Efficient Algorithms for Robust Markov Decision Processes with $s$-Rectangular Ambiguity Sets
This work addresses the need for faster computational methods in robust MDPs, which are crucial for decision-making under uncertainty in fields like operations research and AI, representing a strong specific gain rather than a foundational breakthrough.
The paper tackles the problem of solving robust Markov decision processes with s-rectangular ambiguity sets, developing efficient algorithms that achieve speedups of several orders of magnitude compared to state-of-the-art solvers, often only a logarithmic factor slower than classical MDPs.

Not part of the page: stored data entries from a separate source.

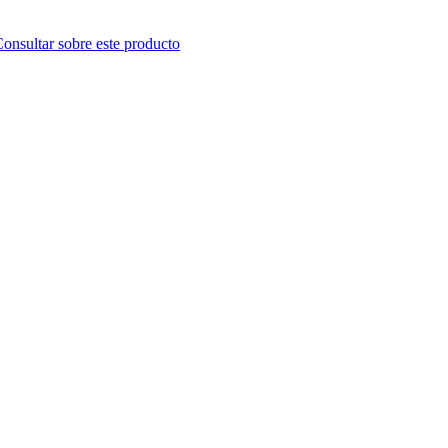
onsultar sobre este producto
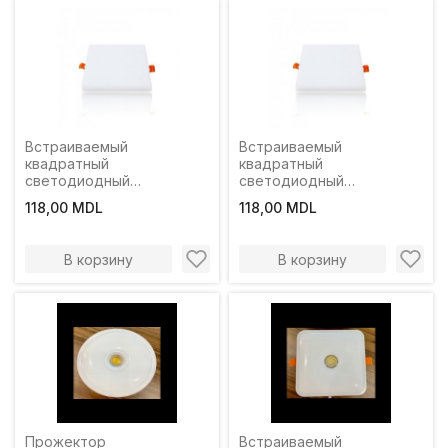
Встраиваемый
Встраиваемый
квадратный
квадратный
светодиодный
светодиодный
прожектор FPL-12W
прожектор FPL-12W
118,00 MDL
118,00 MDL
4000K LuminaLED
6000K LuminaLED
В корзину
В корзину
Прожектор
Встраиваемый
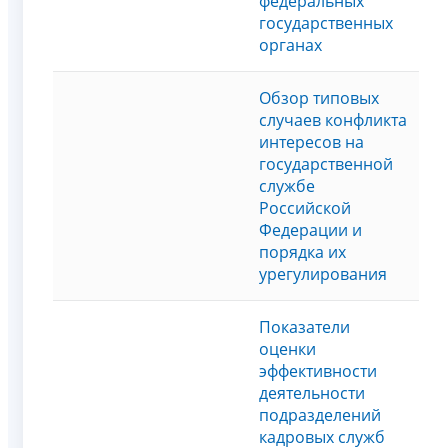
федеральных
государственных
органах
Обзор типовых
случаев конфликта
интересов на
государственной
службе
Российской
Федерации и
порядка их
урегулирования
Показатели
оценки
эффективности
деятельности
подразделений
кадровых служб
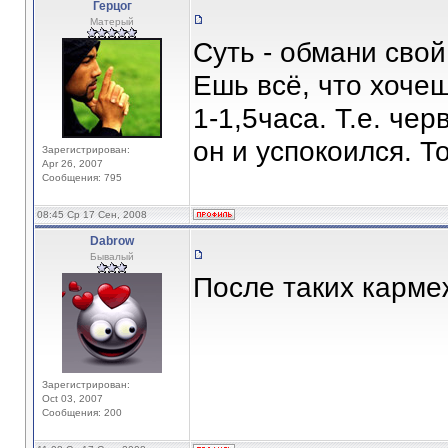
Герцог
Матерый
Суть - обмани свой
Ешь всё, что хочешь
1-1,5часа. Т.е. че
он и успокоился. Т
Зарегистрирован:
Apr 26, 2007
Сообщения: 795
08:45 Ср 17 Сен, 2008
Dabrow
Бывалый
После таких карме
Зарегистрирован:
Oct 03, 2007
Сообщения: 200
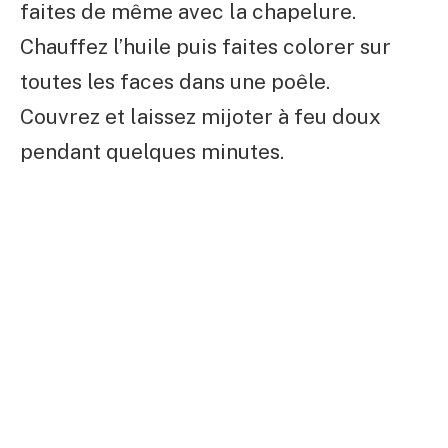
faites de même avec la chapelure.
Chauffez l’huile puis faites colorer sur
toutes les faces dans une poêle.
Couvrez et laissez mijoter à feu doux
pendant quelques minutes.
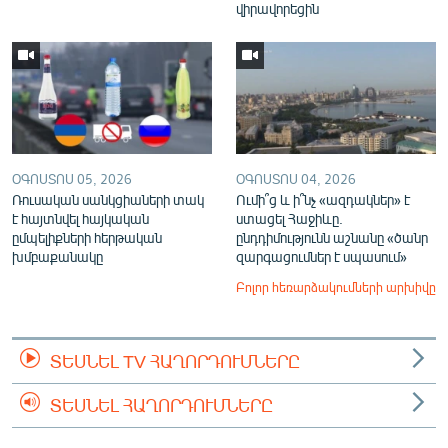
վիրավորեցին
ՕԳՈՍՏՈՍ 05, 2026
ՕԳՈՍՏՈՍ 04, 2026
Ռուսական սանկցիաների տակ
Ումի՞ց և ի՞նչ «ազդակներ» է
է հայտնվել հայկական
ստացել Հաջիևը.
ըմպելիքների հերթական
ընդդիմությունն աշնանը «ծանր
խմբաքանակը
զարգացումներ է սպասում»
Բոլոր հեռարձակումների արխիվը
ՏԵՍՆԵԼ TV ՀԱՂՈՐԴՈՒՄՆԵՐԸ
ՏԵՍՆԵԼ ՀԱՂՈՐԴՈՒՄՆԵՐԸ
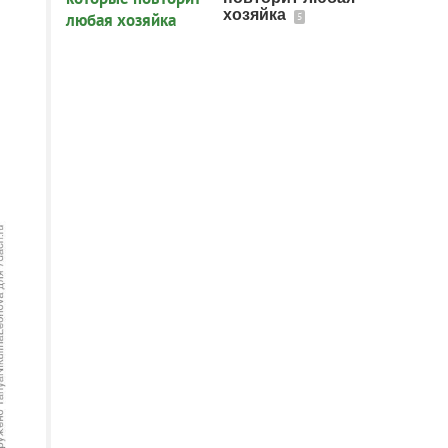
хозяйка
5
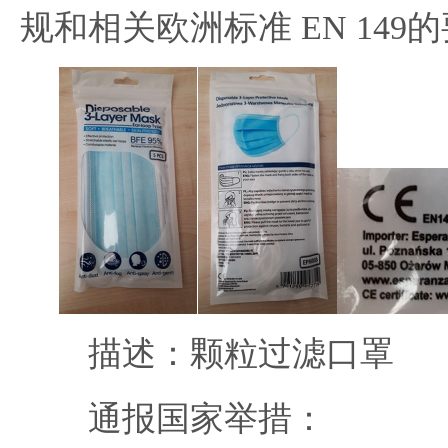
规和相关欧洲标准 EN 149
描述：颗粒过滤口罩
通报国家举措：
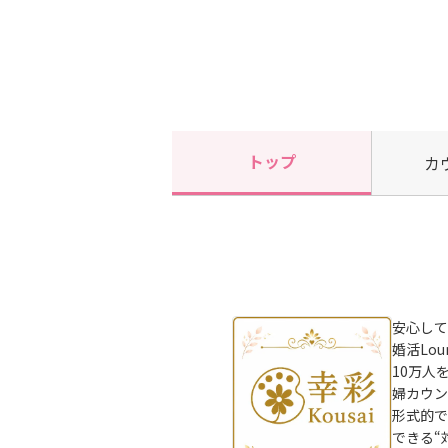
トップ
カ
安心して
婚活Lo
10万人
婦カウン
形式的で
できる“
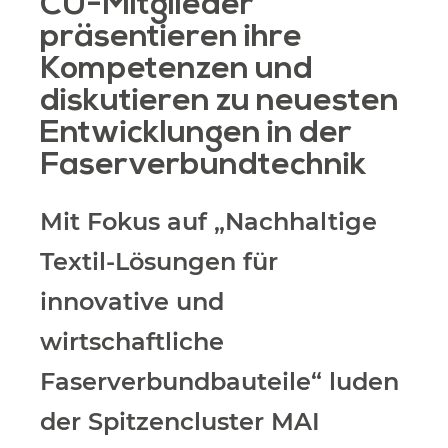
CU-Mitglieder
präsentieren ihre
Kompetenzen und
diskutieren zu neuesten
Entwicklungen in der
Faserverbundtechnik
Mit Fokus auf „Nachhaltige
Textil-Lösungen für
innovative und
wirtschaftliche
Faserverbundbauteile“ luden
der Spitzencluster MAI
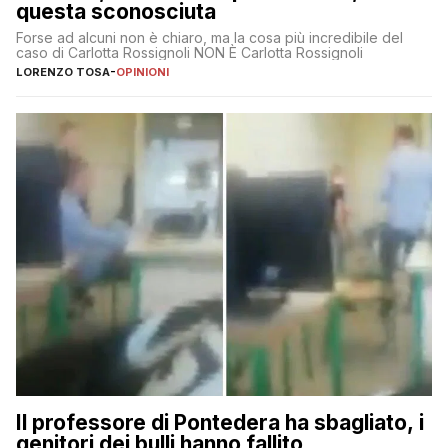
questa sconosciuta
Forse ad alcuni non è chiaro, ma la cosa più incredibile del
caso di Carlotta Rossignoli NON È Carlotta Rossignoli
LORENZO TOSA
-
OPINIONI
Il professore di Pontedera ha sbagliato, i
genitori dei bulli hanno fallito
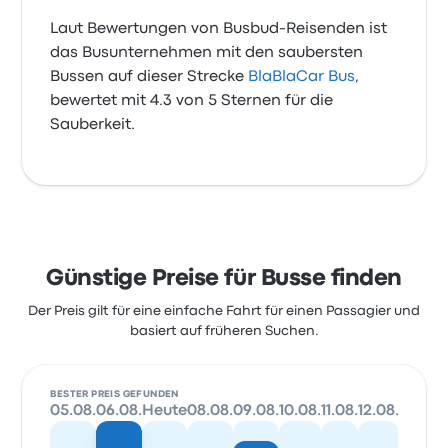
Laut Bewertungen von Busbud-Reisenden ist
das Busunternehmen mit den saubersten
Bussen auf dieser Strecke
BlaBlaCar Bus
,
bewertet mit 4.3 von 5 Sternen für die
Sauberkeit.
Günstige Preise für Busse finden
Der Preis gilt für eine einfache Fahrt für einen Passagier und
basiert auf früheren Suchen.
BESTER PREIS GEFUNDEN
05.08.
06.08.
Heute
08.08.
09.08.
10.08.
11.08.
12.08.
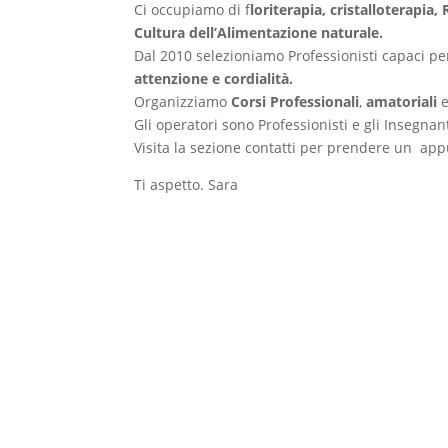
Ci occupiamo di f
loriterapia, cristalloterapia,
Cultura dell’Alimentazione naturale.
Dal 2010 selezioniamo Professionisti capaci pe
attenzione e cordialità.
Organizziamo
Corsi
Professionali
,
amatoriali
Gli operatori sono Professionisti e gli Insegnant
Visita la sezione contatti per prendere un ap
Ti aspetto. Sara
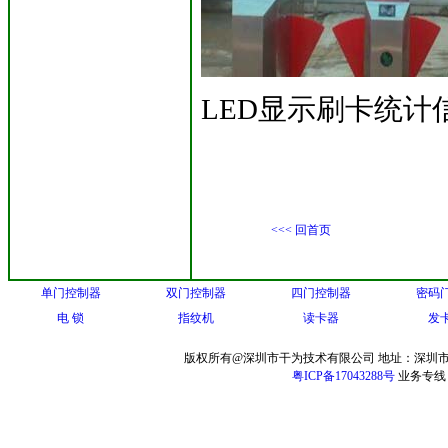
LED显示刷卡统计
<<< 回首页
单门控制器
双门控制器
四门控制器
密码
电 锁
指纹机
读卡器
发
版权所有@深圳市干为技术有限公司 地址：深圳市
粤ICP备17043288号
业务专线：13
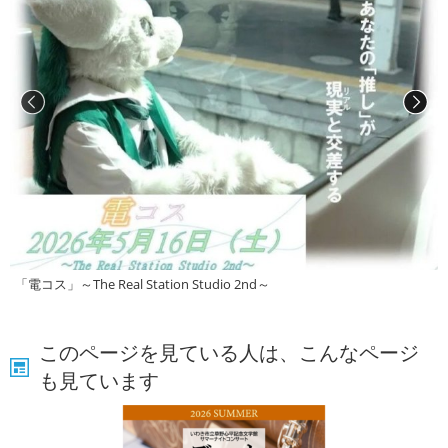
「電コス」～The Real Station Studio 2nd～
このページを見ている人は、こんなページ
も見ています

Robust Markov decision processes (MDPs) have attracted significant interest due to their ability to protect MDPs from poor out-of-sample performance in the presence of ambiguity. In contrast to classical MDPs, which account for stochasticity by modeling the dynamics through a stochastic process with a known transition kernel, a robust MDP additionally accounts for ambiguity by optimizing against the most adverse transition kernel from an ambiguity set constructed via historical data. In this paper, we develop a unified solution framework for a broad class of robust MDPs with $s$-rectangular ambiguity sets, where the most adverse transition probabilities are considered independently for each state. Using our algorithms, we show that $s$-rectangular robust MDPs with $1$- and $2$-norm as well as $φ$-divergence ambiguity sets can be solved several orders of magnitude faster than with state-of-the-art commercial solvers, and often only a logarithmic factor slower than classical MDPs. We demonstrate the favorable scaling properties of our algorithms on a range of synthetically generated as well as standard benchmark instances.